# No rides requested during surge??



## Jwalsh526 (Jul 30, 2016)

I attached a screenshot of a long lasting surge last night. I drove from the Southern-most tip the the very top and didn't get one ride. How in the world did that happen? It took me 20-25 minutes to make that trip.


----------



## Ubernic (Apr 24, 2016)

Happens all the time. It means people aren't willing to pay that high of a price, or there simply aren't any pax requesting. Surge just means there is expected demand, it doesn't gurantee rides.


----------



## GClarkage (Jun 8, 2016)

Think it just means there are lots of people signed into the app looking for a ride, but most if not all are waiting until it drops to 1.5 or less.


----------



## Ringo (Jul 2, 2016)

Me thinks uber needs more data for that area and wants a shit ton of more drivers there to collect it.


----------



## Louisvilleuberguy (Aug 3, 2016)

When I see red on the map I actually drive away from it because people will not pay extra and all he newbies are racing to get a ping. So going away normally gets me a decent pax and not wasting my time.


----------



## 0to100 (Aug 3, 2016)

When it surges during morning rush hour and I get no requests for 45 minutes I wonder how anyone gets to work on time... As soon as the surge goes away I get a request and with a big grin I don't accept it, hope you're extra late now you cheap f&*$


----------



## DaisyDriver (Jul 25, 2016)

It is not a reflection of low supply and high demand if the supply is sitting there with zero demand. Surge is a joke. Nobody knows what really triggers it. I think it is merely a data collection exercise for Uber. 

I don't think anyone in Commerce City is willing to pay a 6.0 surge. If you have enough money to pay $6/mi., you aren't living in an industrial stink-hole, IMO. 

I was downtown around 5:30 this afternoon and logged on to see a 3.6 surge. Waited 30 minutes and watched it go all the way down to 1.5 without a single request. I won't drive in heavy traffic without surge, it is not profitable. So, I headed home. 

Earlier today I was in the middle of a 2.5 surge downtown that lasted about 15 minutes. I logged on. The only requests I got were immediately cancelled (before I even got the ping) or they were out of the surge zone 10+ minutes away. No thanks!


----------



## Redtop (Oct 20, 2015)

I was driving home to Pennsylvania the other day through Baltimore and turned on the app. All I really wanted was a rider. I drove to an area that was in surge, I think the surge ebbed and flowed while I was there, but I sat there for 45 minutes and didn't get a ping, not at any price.

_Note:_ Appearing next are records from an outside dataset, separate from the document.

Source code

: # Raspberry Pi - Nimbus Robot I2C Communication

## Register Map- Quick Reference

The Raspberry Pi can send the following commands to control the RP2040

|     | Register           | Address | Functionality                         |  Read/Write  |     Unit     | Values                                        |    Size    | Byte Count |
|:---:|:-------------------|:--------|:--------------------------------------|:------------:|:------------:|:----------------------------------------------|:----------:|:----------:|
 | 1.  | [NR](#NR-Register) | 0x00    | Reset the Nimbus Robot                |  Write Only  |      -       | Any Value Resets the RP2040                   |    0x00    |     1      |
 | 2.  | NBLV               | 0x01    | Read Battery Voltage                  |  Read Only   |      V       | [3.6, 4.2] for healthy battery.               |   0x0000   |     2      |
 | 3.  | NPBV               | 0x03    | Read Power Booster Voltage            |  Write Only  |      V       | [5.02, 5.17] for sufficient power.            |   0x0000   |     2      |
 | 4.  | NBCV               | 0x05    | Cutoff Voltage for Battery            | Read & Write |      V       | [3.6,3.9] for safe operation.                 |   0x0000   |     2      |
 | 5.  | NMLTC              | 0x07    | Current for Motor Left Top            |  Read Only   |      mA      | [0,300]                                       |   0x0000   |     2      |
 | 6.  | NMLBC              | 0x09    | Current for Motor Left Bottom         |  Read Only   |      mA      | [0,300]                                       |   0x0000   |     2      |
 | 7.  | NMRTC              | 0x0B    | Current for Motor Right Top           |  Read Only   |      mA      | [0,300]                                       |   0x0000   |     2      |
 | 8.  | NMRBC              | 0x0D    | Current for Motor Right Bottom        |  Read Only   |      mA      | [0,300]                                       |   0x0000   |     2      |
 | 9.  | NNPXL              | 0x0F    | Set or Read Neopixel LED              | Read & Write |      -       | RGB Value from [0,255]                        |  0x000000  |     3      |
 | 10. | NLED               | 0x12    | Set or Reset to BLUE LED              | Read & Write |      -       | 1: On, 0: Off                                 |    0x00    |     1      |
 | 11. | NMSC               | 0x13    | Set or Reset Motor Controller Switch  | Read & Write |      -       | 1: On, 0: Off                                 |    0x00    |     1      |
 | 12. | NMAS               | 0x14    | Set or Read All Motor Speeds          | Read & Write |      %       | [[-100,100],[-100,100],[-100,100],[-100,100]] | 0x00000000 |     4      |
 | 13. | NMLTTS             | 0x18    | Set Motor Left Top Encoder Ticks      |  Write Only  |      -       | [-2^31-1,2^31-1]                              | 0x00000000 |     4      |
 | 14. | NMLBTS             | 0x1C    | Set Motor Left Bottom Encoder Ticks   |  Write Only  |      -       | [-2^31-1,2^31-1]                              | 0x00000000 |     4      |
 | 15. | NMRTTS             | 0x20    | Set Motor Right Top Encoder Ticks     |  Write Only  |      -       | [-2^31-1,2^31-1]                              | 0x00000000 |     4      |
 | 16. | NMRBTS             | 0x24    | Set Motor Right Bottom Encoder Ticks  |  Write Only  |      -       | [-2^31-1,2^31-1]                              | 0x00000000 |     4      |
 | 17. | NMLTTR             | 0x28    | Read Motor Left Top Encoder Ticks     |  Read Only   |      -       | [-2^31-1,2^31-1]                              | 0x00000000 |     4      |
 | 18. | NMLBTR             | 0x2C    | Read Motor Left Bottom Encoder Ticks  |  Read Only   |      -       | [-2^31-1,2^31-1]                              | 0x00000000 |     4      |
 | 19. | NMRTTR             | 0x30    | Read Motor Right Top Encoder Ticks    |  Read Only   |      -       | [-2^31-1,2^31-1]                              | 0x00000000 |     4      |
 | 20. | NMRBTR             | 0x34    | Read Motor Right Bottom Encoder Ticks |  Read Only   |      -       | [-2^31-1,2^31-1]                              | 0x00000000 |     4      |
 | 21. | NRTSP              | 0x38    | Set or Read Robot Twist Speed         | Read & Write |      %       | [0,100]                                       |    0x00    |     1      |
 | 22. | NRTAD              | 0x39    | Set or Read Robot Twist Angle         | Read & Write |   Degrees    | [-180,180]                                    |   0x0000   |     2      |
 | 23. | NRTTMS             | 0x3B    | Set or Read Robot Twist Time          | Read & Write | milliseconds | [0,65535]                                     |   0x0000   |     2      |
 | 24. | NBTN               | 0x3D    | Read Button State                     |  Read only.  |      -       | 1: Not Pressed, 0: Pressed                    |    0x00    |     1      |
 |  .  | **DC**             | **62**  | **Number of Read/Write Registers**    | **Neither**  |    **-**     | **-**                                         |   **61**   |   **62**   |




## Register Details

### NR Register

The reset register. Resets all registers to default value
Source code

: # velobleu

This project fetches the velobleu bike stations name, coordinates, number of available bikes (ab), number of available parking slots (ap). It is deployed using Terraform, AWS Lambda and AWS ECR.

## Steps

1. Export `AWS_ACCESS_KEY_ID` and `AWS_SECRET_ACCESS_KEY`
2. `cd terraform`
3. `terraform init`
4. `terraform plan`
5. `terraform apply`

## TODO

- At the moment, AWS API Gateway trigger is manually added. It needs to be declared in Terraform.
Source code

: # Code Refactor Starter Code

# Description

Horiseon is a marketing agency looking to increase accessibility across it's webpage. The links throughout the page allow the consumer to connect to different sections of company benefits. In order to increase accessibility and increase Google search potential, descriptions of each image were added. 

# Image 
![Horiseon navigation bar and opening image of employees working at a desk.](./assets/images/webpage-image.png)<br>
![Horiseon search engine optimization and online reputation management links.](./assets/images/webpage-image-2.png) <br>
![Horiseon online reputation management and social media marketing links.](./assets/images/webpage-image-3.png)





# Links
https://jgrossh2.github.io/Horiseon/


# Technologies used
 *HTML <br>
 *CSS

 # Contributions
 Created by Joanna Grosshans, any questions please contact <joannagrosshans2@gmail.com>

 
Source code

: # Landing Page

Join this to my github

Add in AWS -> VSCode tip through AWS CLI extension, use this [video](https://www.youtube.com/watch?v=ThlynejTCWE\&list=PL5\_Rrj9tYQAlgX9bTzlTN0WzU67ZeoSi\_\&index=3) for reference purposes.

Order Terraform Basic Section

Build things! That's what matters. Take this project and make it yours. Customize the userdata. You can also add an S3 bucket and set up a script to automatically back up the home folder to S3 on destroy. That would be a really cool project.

I'm somewhat convinced there is more to "surge when demand exceeds supply." I'm not normally a conspiracy theorist but in this case, I don't take their explanation at face value.


----------



## CrazyT (Jul 2, 2016)

Redtop said:


> I was driving home to Pennsylvania the other day through Baltimore and turned on the app. All I really wanted was a rider. I drove to an area that was in surge, I think the surge ebbed and flowed while I was there, but I sat there for 45 minutes and didn't get a ping, not at any price.
> 
> I'm somewhat convinced there is more to "surge when demand exceeds supply." I'm not normally a conspiracy theorist but in this case, I don't take their explanation at face value.


Can PA drivers pick up in MD? I had something similar happen when I was in VA hoping to get a rider heading back toward Baltimore. I wasn't set up to accept pings in VA. Got that fixed and it's no problem now.


----------



## NachonCheeze (Sep 8, 2015)

Newbs....Don't chase the surge!!! They are a joke (for the most part)


----------



## DG LA DRIVER (Aug 22, 2016)

uber gives those high surge rides to the drivers who already have high uber incentives for that current week. they cut every corner and manipulate who gets what trip constantly. just like long ride sundays...


----------